曼青想了想,对温许娇笑道:“姑娘这话说的倒有些重,奴婢是哪个牌名上的人,哪里就敢拦着姑娘了,姑娘尽管进去便是。”
暗想此时嘉禧宫内外都是自己人,且还有冷烨华派来的暗卫在,料着温许娇也不敢做什么。
温许娇得意洋洋的掀帘子进了寝殿,先看见一个须发皆白的老先生,心知大约就是那位时神医了,先行了个礼,“我是皇贵妃娘娘的娘家妹子,见过时老先生。”
时老先生抬起眼皮看了温许娇一眼,淡然笑道:“温姑娘不必多礼。
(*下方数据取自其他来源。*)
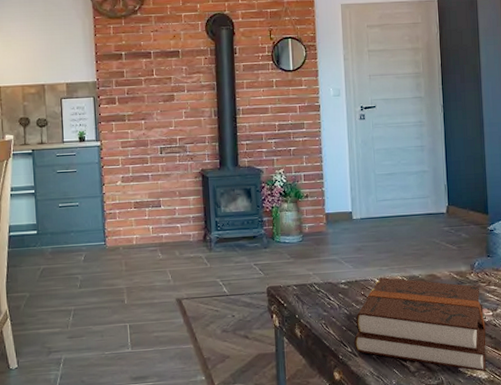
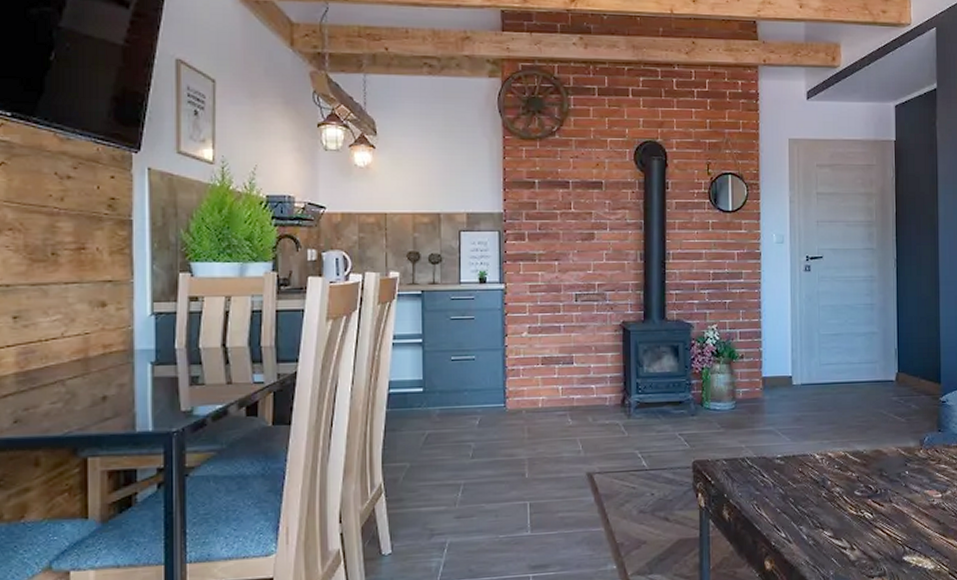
hardback book: present [353,277,487,371] -> none [788,452,934,561]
”
除此之外,一个字都没多说,温许娇觑着温扶染的面色,见她躺在那里一动不动,连呼吸都极其微弱,不由得心中大喜,暗想她不是这就要死了吧?
心里想着,嘴里就问了出来,“时老先生,我姐姐这个样子,是不是不好了?”
时老先生猛然睁开眼睛,他虽然是七十多岁的老人了,一双眼睛却精光闪耀,几乎要看进温许娇的心里去,把她吓得后退了两步。
“皇贵妃吉人自有天相,温姑娘不要胡乱揣测。”说完这一句,时老先生又阖上了眼睛,仿佛老僧入定一般。
温许娇撇撇嘴,这一句话说了等于没说。
她不怀好意的盯着温扶染,恨不得直接下手把她掐死,可是不知怎地,明明殿中只有一个风烛残年的老头子,还一脸的昏昏欲睡,她却不敢动手。
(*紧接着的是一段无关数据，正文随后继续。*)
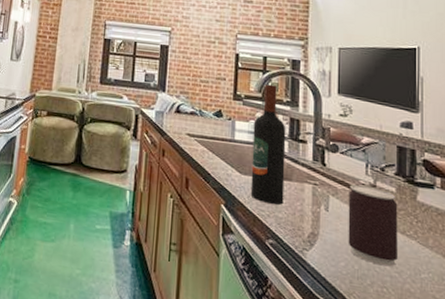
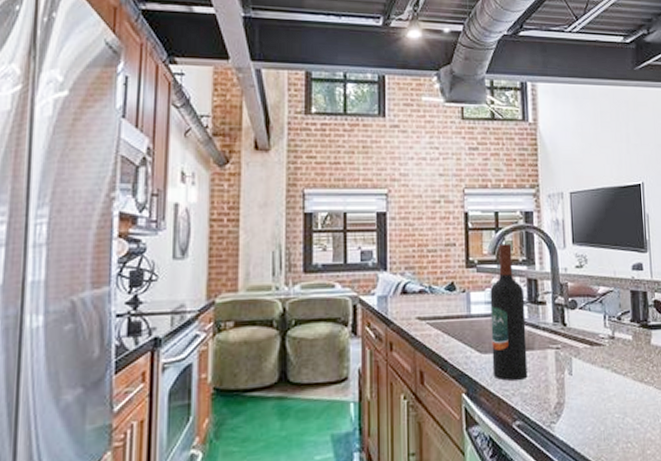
beverage can: present [348,184,398,267] -> none [590,338,638,421]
呆站了一会,不免觉得无趣,掀了帘子出来,问侍立在外的曼青,“皇上什么时候来,怎么我来了这么长时间了,皇上都没来?”
曼青两手垂着,神态恭敬,“姑娘,皇上要忙政事,哪能天天泡在后宫呢,姑娘这话,可是在给我们娘娘招是非了。”
温许娇眉头紧皱,心里也明白曼青妙红不是她收买得了的,索性不去白费功夫,眼珠一转又道:“曼青姐姐,皇上忙完了政务,是在前面吃饭呢还是来嘉禧宫吃饭?姐姐如今昏迷不醒,是来侍奉皇上呢?”
曼青简直无语,面无表情的看着温许娇,“皇上在哪里吃饭,跟我们这些做奴才的有什么关系?跟姑娘就更没关系了。”
“若是算起来,姑娘是皇上的小姨子,正该避嫌呢。”
曼青这话说的有些重了,饶是温许娇没脸没皮,也有些下不来台,正在发火和不发火之间犹豫,冷不防听见外头太监尖声呼喊,“皇上驾到——”
温许娇大喜,暗想自己果然把人给等来了,忙迅速整理了一下衣裙头发,赶着过去接驾。
“娇儿见过皇上,皇上万福。”
她冷不丁的冲过来请安,井宿怔了怔,大脑高速运转,想破了脑袋也没想起这个娇儿是谁。
嘉禧宫上下的奴才他都认得,却委实不认得温许娇,但看她这个样子,必然应该是认得的,井宿简直急得出汗。